Ainsi, cet article permet aux parties de soustraire la convention d’arbitrage à un droit national spécifique pour la soumettre au principe de l’autonomie de la volonté.

Autrement dit, les règles portant sur la validité de la volonté des parties, la validité de la convention d’arbitrage, etc. ne seront pas spécialement les lois nationales mais peuvent être le droit d’un autre Etat. 12 Il se pourrait donc que la convention d’arbitrage soit régie par une loi différente de celle applicable au contrat principal. 13

A cet égard, il est utile de préciser qu’en droit OHADA, aucun instrument interne ne prévoit que des lois différentes puissent s’appliquer à la convention d’arbitrage et au contrat principal. Par conséquent, ce n’est que dans les conventions d’arbitrage de droit international privé que cette hypothèse pourrait se rencontrer. 14

______________

6. Article 4 de l’Acte uniforme relatif au droit de l’arbitrage.

7. CCJA, arrêt n° 41 du 10 juin 2010, Le Juris-Ohada, n° 4/2011, p. 35 (réf. OHADATA J-11-85) et CCJA, arrêt n° 020/2008 du 24 avril 2008, Actualités juridiques, n° 63, p. 147 (réf. OHADATA J-09-300).

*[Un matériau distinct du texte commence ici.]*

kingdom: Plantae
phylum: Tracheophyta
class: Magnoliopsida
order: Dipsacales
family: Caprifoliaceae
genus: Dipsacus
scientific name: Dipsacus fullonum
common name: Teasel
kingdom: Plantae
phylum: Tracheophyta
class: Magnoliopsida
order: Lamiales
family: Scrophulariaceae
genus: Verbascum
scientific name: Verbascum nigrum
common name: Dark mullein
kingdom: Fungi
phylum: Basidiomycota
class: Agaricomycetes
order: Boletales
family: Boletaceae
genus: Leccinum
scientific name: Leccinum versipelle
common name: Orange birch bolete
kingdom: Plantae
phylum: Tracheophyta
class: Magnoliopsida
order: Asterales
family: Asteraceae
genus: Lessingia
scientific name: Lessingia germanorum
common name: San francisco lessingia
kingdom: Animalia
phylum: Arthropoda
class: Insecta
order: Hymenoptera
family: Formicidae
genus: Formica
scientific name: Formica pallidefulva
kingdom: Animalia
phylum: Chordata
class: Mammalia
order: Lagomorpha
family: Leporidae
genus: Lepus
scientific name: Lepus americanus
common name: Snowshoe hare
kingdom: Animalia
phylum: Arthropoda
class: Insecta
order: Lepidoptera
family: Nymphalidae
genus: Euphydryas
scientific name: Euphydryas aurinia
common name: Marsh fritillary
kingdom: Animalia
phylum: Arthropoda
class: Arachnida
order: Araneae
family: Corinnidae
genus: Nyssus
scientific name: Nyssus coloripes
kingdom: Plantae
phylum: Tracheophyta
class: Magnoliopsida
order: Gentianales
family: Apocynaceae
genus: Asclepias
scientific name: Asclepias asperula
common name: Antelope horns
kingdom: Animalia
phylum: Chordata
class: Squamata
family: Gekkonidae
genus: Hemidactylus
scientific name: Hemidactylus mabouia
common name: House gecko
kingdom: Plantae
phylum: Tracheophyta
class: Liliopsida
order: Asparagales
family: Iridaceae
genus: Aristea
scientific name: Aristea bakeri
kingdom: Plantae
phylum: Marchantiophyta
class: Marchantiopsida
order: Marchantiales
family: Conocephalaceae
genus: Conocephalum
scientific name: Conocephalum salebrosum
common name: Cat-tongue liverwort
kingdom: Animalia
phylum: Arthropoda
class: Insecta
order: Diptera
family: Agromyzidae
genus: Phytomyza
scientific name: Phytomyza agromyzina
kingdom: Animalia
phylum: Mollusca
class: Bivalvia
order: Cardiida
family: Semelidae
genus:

8. Voyez l’article 10.4 du Règlement d’arbitrage de la C.C.J.A.

9. P. MEYER, OHADA – Droit de l’arbitrage, Bruxelles, Bruylant, 2002, pp. 79 et suivantes.

10. G. DAL et F. TCHEKEMIAN., « Le droit OHADA de l’arbitrage », DAOR, 2014, liv. 110, 165 et suivantes.

11. P. MEYER, OHADA – Droit de l’arbitrage, Bruxelles, Bruylant, 2002, pp. 86 et suivantes.

12. Ph. FOUCHARD, E. GAILLARD et B. GOLDMAN, Traité de l’arbitrage commercial international, Paris, Litec, 1996, p. 227.

13. G. DAL et F. TCHEKEMIAN., « Le droit OHADA de l’arbitrage », DAOR, 2014, liv. 110, 166.

14. P. MAYER, les limites de la séparabilité de la clause compromissoire, Rev. Arb., 1998, p. 367.